▶ _EXERCISE INSTRUCTIONS_: Report the number of lines in the records below that contain the word "hand", and nothing more.

▶ _RECORDS PROVIDED_:
▼

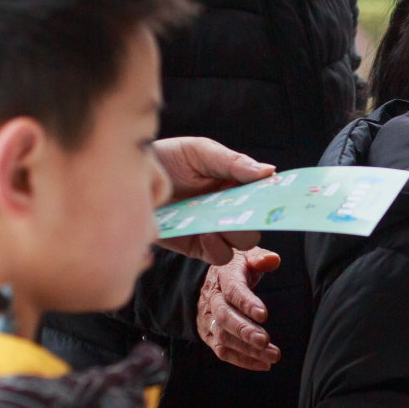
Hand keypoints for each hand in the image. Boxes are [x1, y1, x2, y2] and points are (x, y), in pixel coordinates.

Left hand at [153, 137, 275, 263]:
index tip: (276, 199)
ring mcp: (214, 228)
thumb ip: (233, 162)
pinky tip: (207, 233)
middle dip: (254, 221)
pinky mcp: (196, 245)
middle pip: (256, 225)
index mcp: (237, 184)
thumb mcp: (201, 152)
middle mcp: (229, 209)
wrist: (132, 174)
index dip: (274, 200)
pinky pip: (218, 256)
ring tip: (218, 224)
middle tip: (244, 212)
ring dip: (236, 236)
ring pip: (242, 243)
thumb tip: (268, 171)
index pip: (265, 197)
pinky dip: (218, 248)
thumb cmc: (168, 158)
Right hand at [199, 247, 280, 369]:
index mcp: (223, 277)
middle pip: (225, 317)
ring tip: (273, 356)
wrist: (208, 280)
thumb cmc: (235, 268)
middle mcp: (212, 299)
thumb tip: (273, 260)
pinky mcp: (209, 334)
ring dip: (247, 350)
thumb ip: (260, 258)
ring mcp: (208, 319)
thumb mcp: (246, 256)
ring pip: (223, 337)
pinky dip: (242, 360)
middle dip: (244, 331)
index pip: (233, 290)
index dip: (246, 302)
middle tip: (265, 341)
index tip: (263, 314)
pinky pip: (222, 351)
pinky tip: (263, 364)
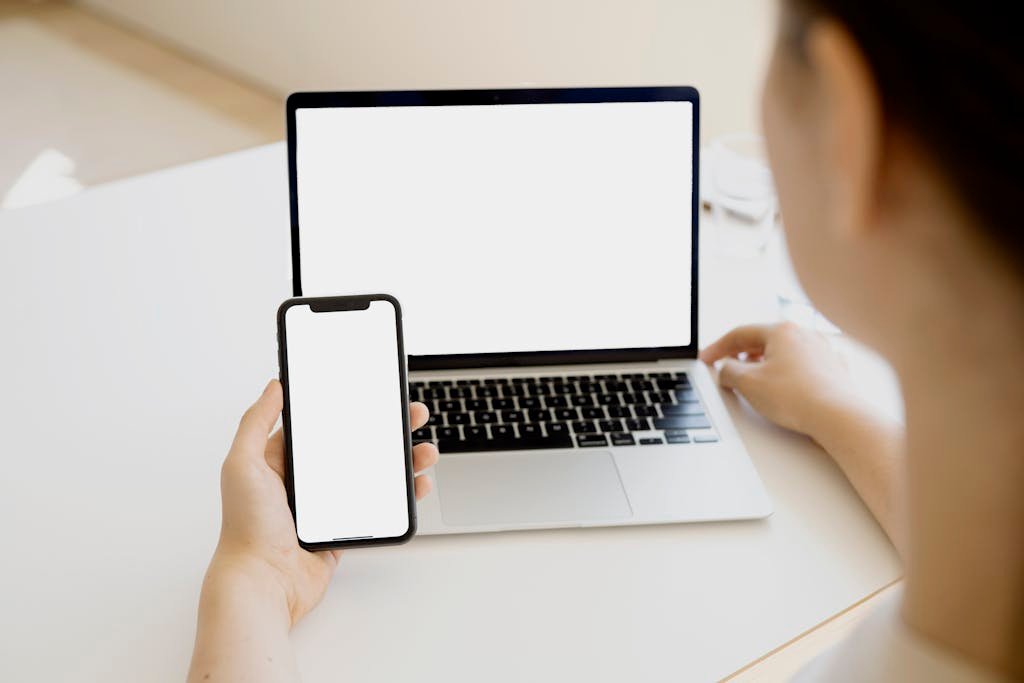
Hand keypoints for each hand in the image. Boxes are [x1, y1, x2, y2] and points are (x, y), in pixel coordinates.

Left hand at [207, 379, 438, 626]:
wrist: (263, 583)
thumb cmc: (246, 528)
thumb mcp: (242, 464)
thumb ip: (255, 422)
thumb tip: (275, 386)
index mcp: (283, 459)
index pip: (324, 424)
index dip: (351, 407)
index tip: (376, 393)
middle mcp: (307, 480)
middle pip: (357, 445)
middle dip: (388, 429)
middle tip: (412, 415)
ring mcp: (328, 505)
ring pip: (374, 474)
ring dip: (403, 461)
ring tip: (424, 451)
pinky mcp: (344, 529)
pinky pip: (380, 507)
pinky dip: (402, 496)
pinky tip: (417, 484)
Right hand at [700, 322, 862, 436]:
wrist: (838, 416)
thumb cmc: (797, 397)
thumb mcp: (748, 383)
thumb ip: (728, 372)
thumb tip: (727, 370)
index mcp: (781, 331)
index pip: (740, 334)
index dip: (718, 348)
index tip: (707, 359)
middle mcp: (804, 335)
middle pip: (763, 341)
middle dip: (742, 355)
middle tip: (728, 368)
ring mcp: (822, 351)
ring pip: (785, 353)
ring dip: (765, 364)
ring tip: (755, 380)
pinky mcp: (834, 369)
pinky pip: (804, 366)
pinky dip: (789, 373)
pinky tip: (786, 386)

▲

▶ _RESPONSE TO THIS TASK_: 6